(Dataset excerpts)
================================

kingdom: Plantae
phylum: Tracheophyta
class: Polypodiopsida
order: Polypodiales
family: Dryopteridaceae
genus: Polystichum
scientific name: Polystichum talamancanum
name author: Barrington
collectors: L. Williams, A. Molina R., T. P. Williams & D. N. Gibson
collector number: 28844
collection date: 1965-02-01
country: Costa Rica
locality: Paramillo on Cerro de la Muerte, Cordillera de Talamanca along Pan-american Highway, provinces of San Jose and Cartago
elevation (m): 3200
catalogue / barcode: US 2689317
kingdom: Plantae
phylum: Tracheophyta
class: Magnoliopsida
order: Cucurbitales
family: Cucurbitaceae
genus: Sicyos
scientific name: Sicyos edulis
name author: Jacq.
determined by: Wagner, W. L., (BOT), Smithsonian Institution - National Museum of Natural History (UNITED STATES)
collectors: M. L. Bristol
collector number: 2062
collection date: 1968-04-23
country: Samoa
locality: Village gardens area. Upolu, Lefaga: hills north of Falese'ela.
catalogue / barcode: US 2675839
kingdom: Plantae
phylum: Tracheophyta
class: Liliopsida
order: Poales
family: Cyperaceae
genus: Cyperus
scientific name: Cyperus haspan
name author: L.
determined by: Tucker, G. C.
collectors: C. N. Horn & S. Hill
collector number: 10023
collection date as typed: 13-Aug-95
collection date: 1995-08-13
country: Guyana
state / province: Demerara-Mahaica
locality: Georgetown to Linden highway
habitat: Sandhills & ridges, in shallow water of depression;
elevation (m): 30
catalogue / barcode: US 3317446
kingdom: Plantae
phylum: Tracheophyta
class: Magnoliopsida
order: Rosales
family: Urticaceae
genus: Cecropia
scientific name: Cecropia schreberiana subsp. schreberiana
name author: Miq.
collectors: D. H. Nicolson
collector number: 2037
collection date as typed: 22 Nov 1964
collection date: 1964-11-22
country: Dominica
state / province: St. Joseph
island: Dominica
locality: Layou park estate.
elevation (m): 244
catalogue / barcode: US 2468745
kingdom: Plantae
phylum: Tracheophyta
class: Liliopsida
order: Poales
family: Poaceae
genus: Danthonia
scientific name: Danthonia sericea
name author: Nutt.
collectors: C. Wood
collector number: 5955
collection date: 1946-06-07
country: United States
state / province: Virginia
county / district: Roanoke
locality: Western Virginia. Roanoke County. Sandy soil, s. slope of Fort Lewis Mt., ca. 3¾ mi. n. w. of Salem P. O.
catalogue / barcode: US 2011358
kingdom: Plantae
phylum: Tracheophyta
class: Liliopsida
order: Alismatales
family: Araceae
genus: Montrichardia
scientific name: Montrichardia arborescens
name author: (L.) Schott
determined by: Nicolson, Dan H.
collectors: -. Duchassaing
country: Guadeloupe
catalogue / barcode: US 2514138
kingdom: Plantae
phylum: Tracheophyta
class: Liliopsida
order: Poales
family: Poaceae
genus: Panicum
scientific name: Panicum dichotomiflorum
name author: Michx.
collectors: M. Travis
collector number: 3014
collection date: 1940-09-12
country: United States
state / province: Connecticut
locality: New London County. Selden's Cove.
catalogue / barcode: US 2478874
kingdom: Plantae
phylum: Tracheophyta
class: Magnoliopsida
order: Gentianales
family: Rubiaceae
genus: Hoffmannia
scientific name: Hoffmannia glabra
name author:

================================

AIM »
Turn the entries above, from their first line through the line containing "collectors: C. N. Horn & S. Hill", into a Markdown table with the columns Row and Line. Number each line and leave out any blank lines.

WRITTEN ANSWER »
| Row | Line |
|---|---|
| 1 | kingdom: Plantae |
| 2 | phylum: Tracheophyta |
| 3 | class: Polypodiopsida |
| 4 | order: Polypodiales |
| 5 | family: Dryopteridaceae |
| 6 | genus: Polystichum |
| 7 | scientific name: Polystichum talamancanum |
| 8 | name author: Barrington |
| 9 | collectors: L. Williams, A. Molina R., T. P. Williams & D. N. Gibson |
| 10 | collector number: 28844 |
| 11 | collection date: 1965-02-01 |
| 12 | country: Costa Rica |
| 13 | locality: Paramillo on Cerro de la Muerte, Cordillera de Talamanca along Pan-american Highway, provinces of San Jose and Cartago |
| 14 | elevation (m): 3200 |
| 15 | catalogue / barcode: US 2689317 |
| 16 | kingdom: Plantae |
| 17 | phylum: Tracheophyta |
| 18 | class: Magnoliopsida |
| 19 | order: Cucurbitales |
| 20 | family: Cucurbitaceae |
| 21 | genus: Sicyos |
| 22 | scientific name: Sicyos edulis |
| 23 | name author: Jacq. |
| 24 | determined by: Wagner, W. L., (BOT), Smithsonian Institution - National Museum of Natural History (UNITED STATES) |
| 25 | collectors: M. L. Bristol |
| 26 | collector number: 2062 |
| 27 | collection date: 1968-04-23 |
| 28 | country: Samoa |
| 29 | locality: Village gardens area. Upolu, Lefaga: hills north of Falese'ela. |
| 30 | catalogue / barcode: US 2675839 |
| 31 | kingdom: Plantae |
| 32 | phylum: Tracheophyta |
| 33 | class: Liliopsida |
| 34 | order: Poales |
| 35 | family: Cyperaceae |
| 36 | genus: Cyperus |
| 37 | scientific name: Cyperus haspan |
| 38 | name author: L. |
| 39 | determined by: Tucker, G. C. |
| 40 | collectors: C. N. Horn & S. Hill |